Kennedy’s superior efficiency, power and automation lower lifecycle costs and expand combat capability, ensuring the U.S. Navy can sustain a 12‑carrier fleet and integrate next‑generation weapons well into the 2070s.
Huntington Ingalls Industries announced that the USS John F. Kennedy (CVN‑79) has successfully completed its builder’s sea trials, marking the first full‑scale test of the second Gerald R. Ford‑class carrier. The trials, conducted at Newport News Shipbuilding, verified core systems and demonstrated the ship’s readiness to replace the aging USS Nimitz.
The Ford‑class introduces a suite of generational upgrades: a redesigned hull that corrects the Nimitz‑class stability deficit, a high‑degree of automation that trims the crew by roughly 700 sailors, and an estimated $4 billion reduction in operating costs over a 50‑year life span. Electromagnetic Aircraft Launch System (EMALS) and Advanced Arresting Gear (AAG) replace steam catapults and hydraulic arrestors, delivering smoother launch and recovery cycles and supporting up to 33 % more daily sorties.

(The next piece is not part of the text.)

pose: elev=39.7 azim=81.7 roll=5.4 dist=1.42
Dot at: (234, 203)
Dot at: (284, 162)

Derek Murphy, vice president of new construction at Newport News, praised the sea‑going test as “a testament to the grit and determination of the world’s finest shipbuilders.” A 2005 RAND study warned that incremental upgrades had raised the Nimitz‑class center of gravity, a problem the Kennedy’s balanced design resolves. The carrier also benefits from two Bechtel A1B nuclear reactors—each producing roughly 300 MW, three times the output of Nimitz reactors—and the Enterprise Air Surveillance Radar, a digital AESA system that offers dramatically higher sensitivity and track capacity.

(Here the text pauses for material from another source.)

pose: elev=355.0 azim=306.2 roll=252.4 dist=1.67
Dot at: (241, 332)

These advances secure the Navy’s goal of preserving a 12‑carrier fleet while cutting manpower, fuel and maintenance burdens, and they create ample power headroom for future technologies such as directed‑energy weapons. In effect, Kennedy sets a new baseline for carrier survivability, operational tempo, and cost‑effectiveness, shaping the strategic posture of the U.S. surface fleet for the next half‑century.